Martwe ryby spłynęły Odrą z Czech do Polski – poinformowała spółka „Wody Polskie„.
„Dwudziestego szóstego lipca w godzinach porannych pracownicy Wód Polskich w Gliwicach na rzece Odrze w pobliżu starego mostu drogowego w miejscowości Halupki zauważyli napływ martwych ryb bezpośrednio z Czech na wody graniczne z Republiką Czeską” – czytamy w raporcie.
Polscy specjaliści natychmiast poinformowali o incydencie swoich czeskich kolegów. Według nich, do tej pory znaleziono „kilkadziesiąt martwych ryb różnych gatunków”.
Wody Polskie twierdzą, że źródło zachorowalności ryb nie znajduje się w Polsce.
„Źródło pomoru ryb nie znajduje się na terenie Rzeczypospolitej Polskiej. Na żadnym z odcinków Odry nie odnotowano śmiertelności ryb” – czytamy w oświadczeniu.

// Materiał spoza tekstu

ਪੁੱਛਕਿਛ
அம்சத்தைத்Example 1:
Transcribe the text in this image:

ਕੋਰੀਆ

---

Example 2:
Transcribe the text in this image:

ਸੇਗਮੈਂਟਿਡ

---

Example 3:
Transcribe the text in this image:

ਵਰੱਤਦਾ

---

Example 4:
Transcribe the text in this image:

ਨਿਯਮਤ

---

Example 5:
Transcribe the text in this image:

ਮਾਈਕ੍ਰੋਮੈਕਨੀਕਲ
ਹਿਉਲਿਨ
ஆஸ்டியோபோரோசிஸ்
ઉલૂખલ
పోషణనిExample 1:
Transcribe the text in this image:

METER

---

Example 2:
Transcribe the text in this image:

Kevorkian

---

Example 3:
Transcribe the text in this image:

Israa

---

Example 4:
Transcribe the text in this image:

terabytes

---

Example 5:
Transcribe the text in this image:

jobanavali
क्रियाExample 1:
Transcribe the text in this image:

W sierpniu ubiegłego roku w Polsce odnotowano masowe śnięcie ryb na Odrze, a polskie wojsko zaangażowało się w oczyszczanie rzeki. Kilka dni po rozpoczęciu pomoru ryb, informacje o obecności rtęci w wodzie zaczęły napływać od niemieckich specjalistów, którzy badali próbki wody w dolnym biegu Odry. Polskie władze zdementowały później te informacje.

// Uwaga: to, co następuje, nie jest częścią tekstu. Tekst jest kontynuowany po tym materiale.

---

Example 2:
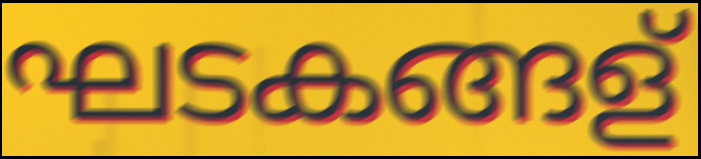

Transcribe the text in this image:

ഘടകങ്ങള്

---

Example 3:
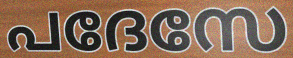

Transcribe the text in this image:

പദേസേ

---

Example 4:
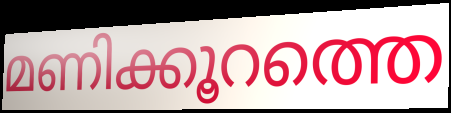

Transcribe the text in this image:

മണിക്കൂറത്തെ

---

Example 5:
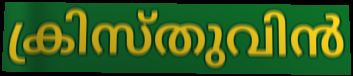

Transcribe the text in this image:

ക്രിസ്തുവിൻ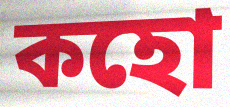
কহো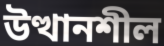
উত্থানশীল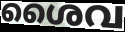
ശൈവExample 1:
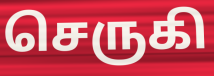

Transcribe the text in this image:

Z kolei polska minister klimatu i środowiska Anna Moskwa twierdzi, że jej czeski odpowiednik potwierdził występowanie pomoru ryb na czeskim odcinku Odry.
„Pilnie skontaktowałem się telefonicznie z czeskim ministrem środowiska Petrem Hladikiem, który potwierdził pomór ryb w Odrze po czeskiej stronie w pobliżu granicy” – napisała Anna Moskwa na Twitterze.
„Minister powiedział, że służby udały się na miejsce, aby pobrać próbki do analizy. Jesteśmy w kontakcie. Będziemy informowani o wynikach badań i bieżącej sytuacji. Polskie służby również prowadzą dochodzenie w Chałupkach po tym, jak zaobserwowano przybycie martwych ryb z czeskiej strony” – dodała.